Alpha School facture 75 000 dollars pour deux heures de cours par jour et les riches adorent

Avoir 75 000 balles à claquer par an pour l’éducation de son gamin ? Alors on a le droit à l’école du futur : deux heures de tutorat IA par jour, le reste en ateliers créatifs, et on peut même faire l’école buissonnière des vrais profs. C’est le pitch d’Alpha School, une de ces écoles privées qui poussent comme des champignons dans les coins huppés des États-Unis.

Pendant que le service public se débat avec des classes surchargées et des tableaux blancs qui sentent le vinaigre, les familles qui peuvent aligner le prix d’une berline allemande chaque année offrent à leurs rejetons une expérience pédagogique sur mesure. L’IA adapte le rythme, les exercices, le ton de la voix. Le gamin n’a pas à subir les blagues nulles de M. Dupont ni à attendre que Chloé finisse sa division.

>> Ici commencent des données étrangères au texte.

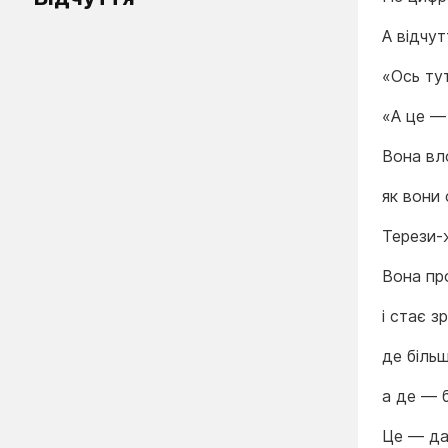
А відчут
«Ось ту
«А це —
Вона вл
як вони
Терези-ж
Вона пр
і стає з
де більш
а де — 
Це — да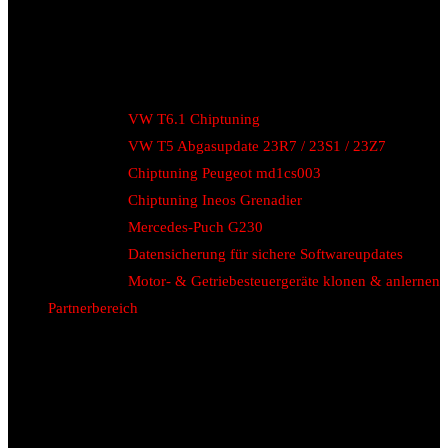
VW T6.1 Chiptuning
VW T5 Abgasupdate 23R7 / 23S1 / 23Z7
Chiptuning Peugeot md1cs003
Chiptuning Ineos Grenadier
Mercedes-Puch G230
Datensicherung für sichere Softwareupdates
Motor- & Getriebesteuergeräte klonen & anlernen
Partnerbereich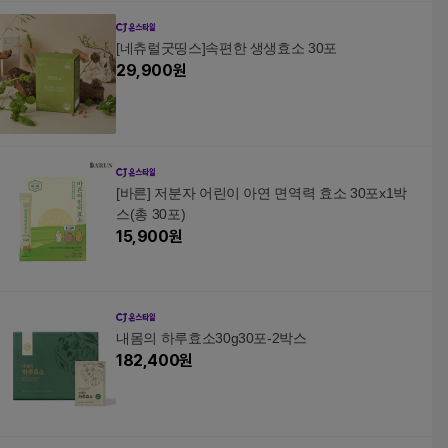
[네츄럴굿띵스]속편한 생생효소 30포
29,900
원
[바른] 저분자 어린이 아연 면역력 효소 30포x1박
스(총 30포)
15,900
원
내몸의 하루효소30g30포-2박스
182,400
원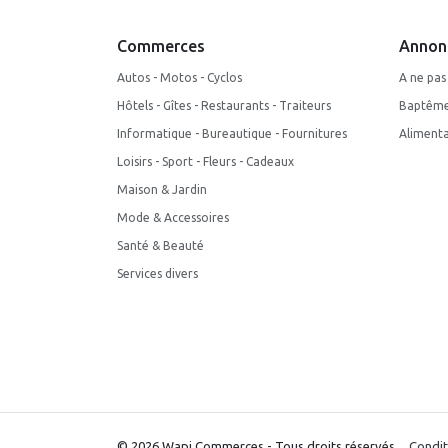
Commerces
Annon
Autos - Motos - Cyclos
A ne pa
Hôtels - Gîtes - Restaurants - Traiteurs
Baptême 
Informatique - Bureautique - Fournitures
Alimenta
Loisirs - Sport - Fleurs - Cadeaux
Maison & Jardin
Mode & Accessoires
Santé & Beauté
Services divers
© 2026 Wapi Commerces - Tous droits réservés.
Condit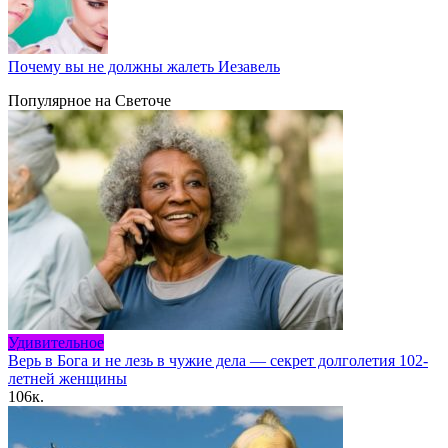
Почему вы не должны жалеть Иезавель
Популярное на Светоче
Удивительное
Верь в Бога и не лезь в чужие дела — секрет долголетия 102-
летней женщины
106к.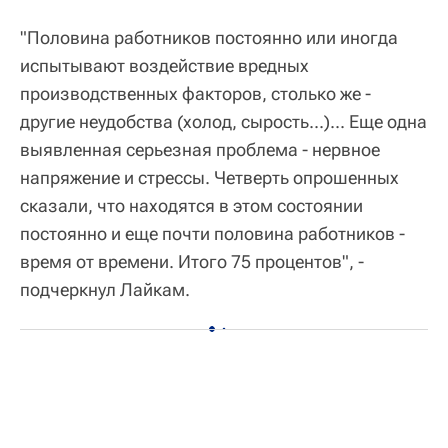
"Половина работников постоянно или иногда
испытывают воздействие вредных
производственных факторов, столько же -
другие неудобства (холод, сырость...)... Еще одна
выявленная серьезная проблема - нервное
напряжение и стрессы. Четверть опрошенных
сказали, что находятся в этом состоянии
постоянно и еще почти половина работников -
время от времени. Итого 75 процентов", -
подчеркнул Лайкам.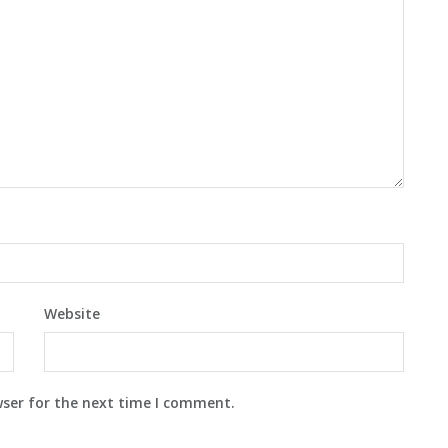
Website
wser for the next time I comment.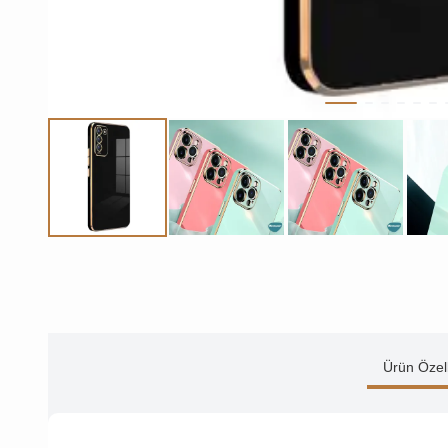
Ürün Özell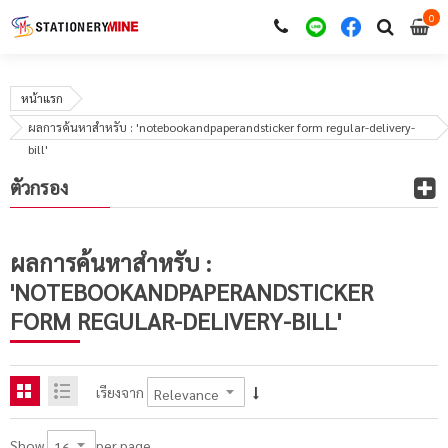
0
i
0
หน้าแรก
ผลการค้นหาสำหรับ : 'notebookandpaperandsticker form regular-delivery-
bill'
ตัวกรอง
ผลการค้นหาสำหรับ :
'NOTEBOOKANDPAPERANDSTICKER
FORM REGULAR-DELIVERY-BILL'
เรียงจาก
per page
Show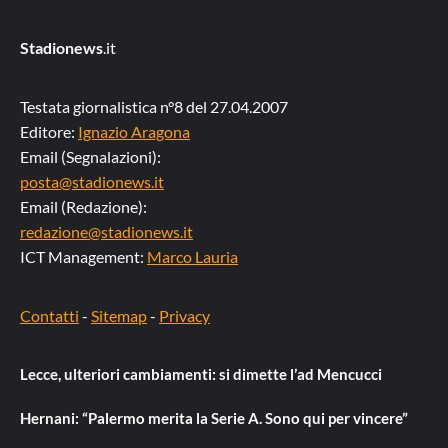
Stadionews
.it
Testata giornalistica n°8 del 27.04.2007
Editore:
Ignazio Aragona
Email (Segnalazioni):
posta@stadionews.it
Email (Redazione):
redazione@stadionews.it
ICT Management:
Marco Lauria
Contatti
-
Sitemap
-
Privacy
Lecce, ulteriori cambiamenti: si dimette l’ad Mencucci
Hernani: “Palermo merita la Serie A. Sono qui per vincere”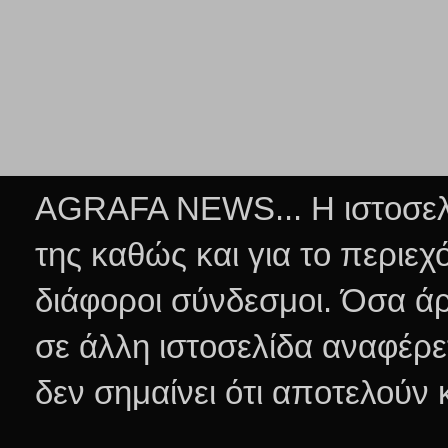
AGRAFA NEWS... Η ιστοσελί
της καθώς και για το περιεχ
διάφοροι σύνδεσμοι.
Όσα άρ
σε άλλη ιστοσελίδα αναφέρε
δεν σημαίνει ότι αποτελούν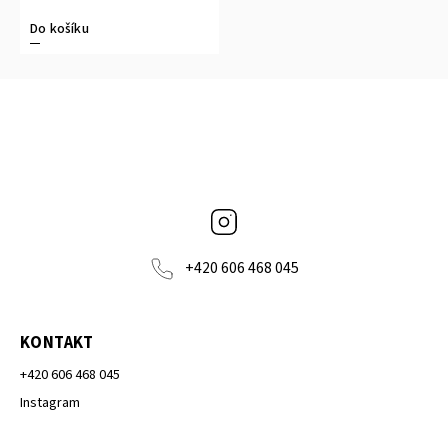
Do košíku
Instagram
+420 606 468 045
KONTAKT
+420 606 468 045
Instagram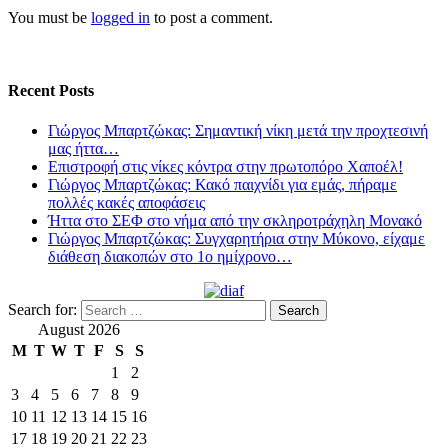
You must be
logged in
to post a comment.
Recent Posts
Γιώργος Μπαρτζώκας: Σημαντική νίκη μετά την προχτεσινή
μας ήττα…
Επιστροφή στις νίκες κόντρα στην πρωτοπόρο Χαποέλ!
Γιώργος Μπαρτζώκας: Κακό παιχνίδι για εμάς, πήραμε
πολλές κακές αποφάσεις
Ήττα στο ΣΕΦ στο νήμα από την σκληροτράχηλη Μονακό
Γιώργος Μπαρτζώκας: Συγχαρητήρια στην Μύκονο, είχαμε
διάθεση διακοπών στο 1ο ημίχρονο…
Search for:
August 2026
M
T
W
T
F
S
S
1
2
3
4
5
6
7
8
9
10
11
12
13
14
15
16
17
18
19
20
21
22
23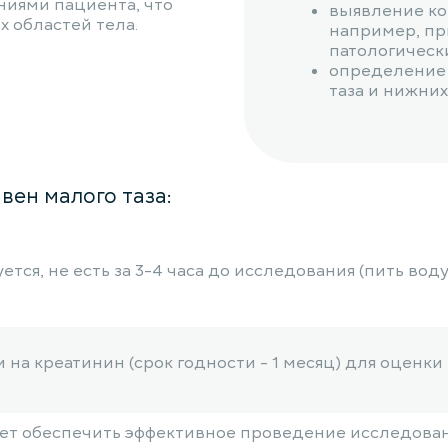
ниями пациента, что
выявление ко
 областей тела.
например, пр
патологическ
определение 
таза и нижних
вен малого таза:
тся, не есть за 3-4 часа до исследования (пить вод
и на креатинин (срок годности - 1 месяц) для оцен
 обеспечить эффективное проведение исследовани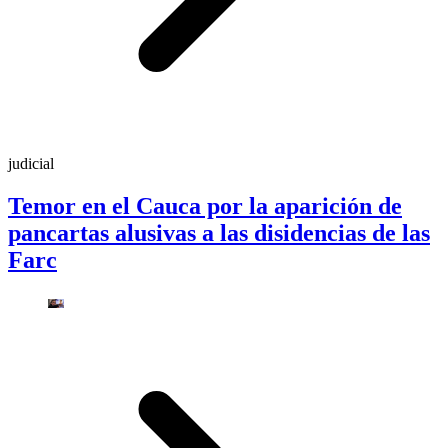
judicial
Temor en el Cauca por la aparición de
pancartas alusivas a las disidencias de las
Farc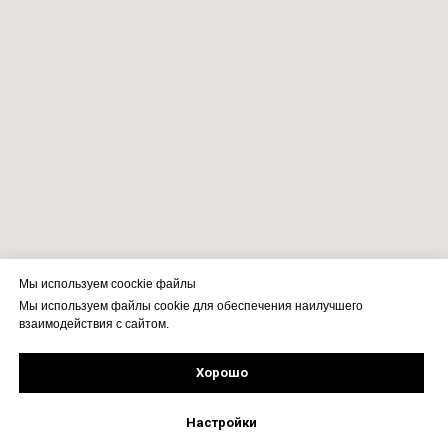
Мы используем coockie файлы
Мы используем файлы cookie для обеспечения наилучшего
взаимодействия с сайтом.
Хорошо
Рассчитать стоимость
Подпишись!
Настройки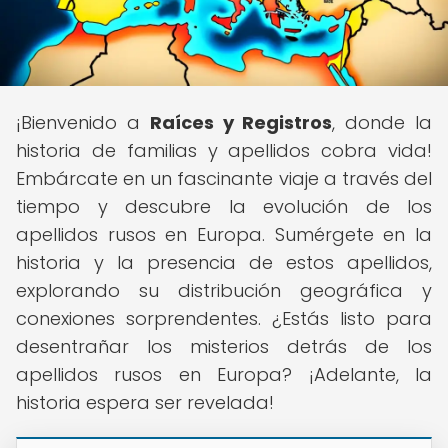
¡Bienvenido a
Raíces y Registros
, donde la
historia de familias y apellidos cobra vida!
Embárcate en un fascinante viaje a través del
tiempo y descubre la evolución de los
apellidos rusos en Europa. Sumérgete en la
historia y la presencia de estos apellidos,
explorando su distribución geográfica y
conexiones sorprendentes. ¿Estás listo para
desentrañar los misterios detrás de los
apellidos rusos en Europa? ¡Adelante, la
historia espera ser revelada!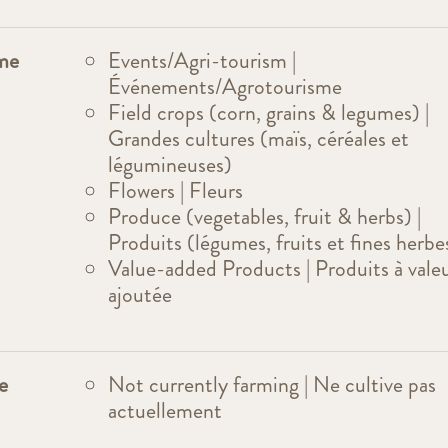
rme
Events/Agri-tourism |
Événements/Agrotourisme
Field crops (corn, grains & legumes) |
Grandes cultures (maïs, céréales et
légumineuses)
Flowers | Fleurs
Produce (vegetables, fruit & herbs) |
Produits (légumes, fruits et fines herbe
Value-added Products | Produits à vale
ajoutée
e
Not currently farming | Ne cultive pas
actuellement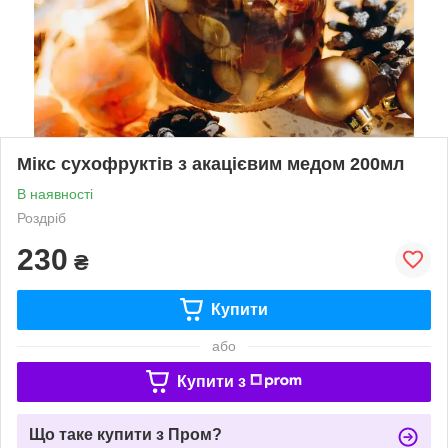
Мікс сухофруктів з акацієвим медом 200мл
В наявності
Роздріб
230
₴
Купити
або
Купити з
Що таке купити з Пром?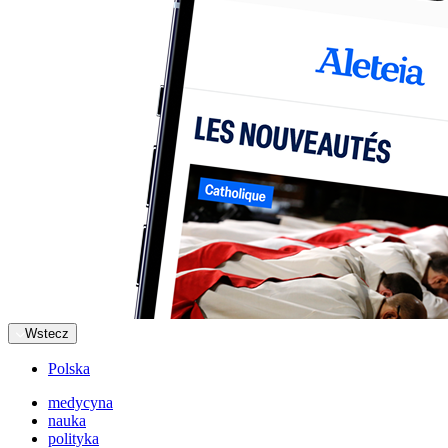
Wstecz
Polska
medycyna
nauka
polityka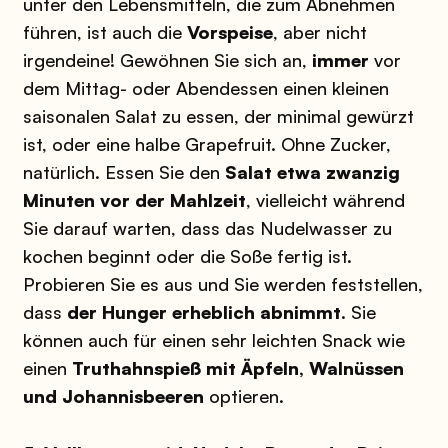
unter den Lebensmitteln, die zum Abnehmen
führen, ist auch die
Vorspeise
, aber nicht
irgendeine! Gewöhnen Sie sich an,
immer
vor
dem Mittag- oder Abendessen einen kleinen
saisonalen Salat zu essen, der minimal gewürzt
ist, oder eine halbe Grapefruit. Ohne Zucker,
natürlich. Essen Sie den
Salat etwa zwanzig
Minuten vor der Mahlzeit
, vielleicht während
Sie darauf warten, dass das Nudelwasser zu
kochen beginnt oder die Soße fertig ist.
Probieren Sie es aus und Sie werden feststellen,
dass
der Hunger erheblich abnimmt
. Sie
können auch für einen sehr leichten Snack wie
einen
Truthahnspieß mit Äpfeln, Walnüssen
und Johannisbeeren
optieren.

Bon, pour être clair : derrière la promesse de « personnalisation » se cache un gouffre qui n’a rien à voir avec la pédagogie. C’est la version éducation de la startup nation : prendre une techno pas chère (ou pas, vu le prix), ajouter un UX designer qui a lu Montessori en diagonale, et vendre ça comme la révolution. Résultat : les enfants des riches apprennent avec des algorithmes pendant que les autres triment avec des instituteurs cramés. L’égalité des chances, on peut se brosser.

Et les études qui disent que l’IA en classe peut faire plus de mal que de bien ? Bah, on les oublie. Après tout, si on a les moyens, on ne se pose pas de questions. Le système scolaire public, lui, continue de ressembler à une salle d’attente pour l’économie de l’attention. Les grands groupes tech se frottent les mains : ils vendent des licences aux écoles riches, et dans dix ans, ils embaucheront les gamins formatés par leurs propres outils.

La vérité, c’est que l’IA éducative pourrait être un formidable égalisateur. Les bouquins adaptatifs, les correcteurs automatiques, les parcours individualisés, tout ça existe et coûte une misère à l’échelle. Mais on préfère en faire un privilège de luxe, un marqueur social de plus. Parce qu’au fond, ce qui compte dans l’éducation américaine, c’est pas d’apprendre à apprendre. C’est d’apprendre à qui on peut acheter la place.

Alors oui, Alpha School et ses copines vont prospérer. Et si on n’est pas dans le carré VIP, on peut toujours prier pour que l’école publique craque un budget pour une tablette. Mais il ne faut pas s’attendre à ce que l’IA remplace le prof. Pour l’instant, elle remplace surtout l’argent qu’on n’a pas.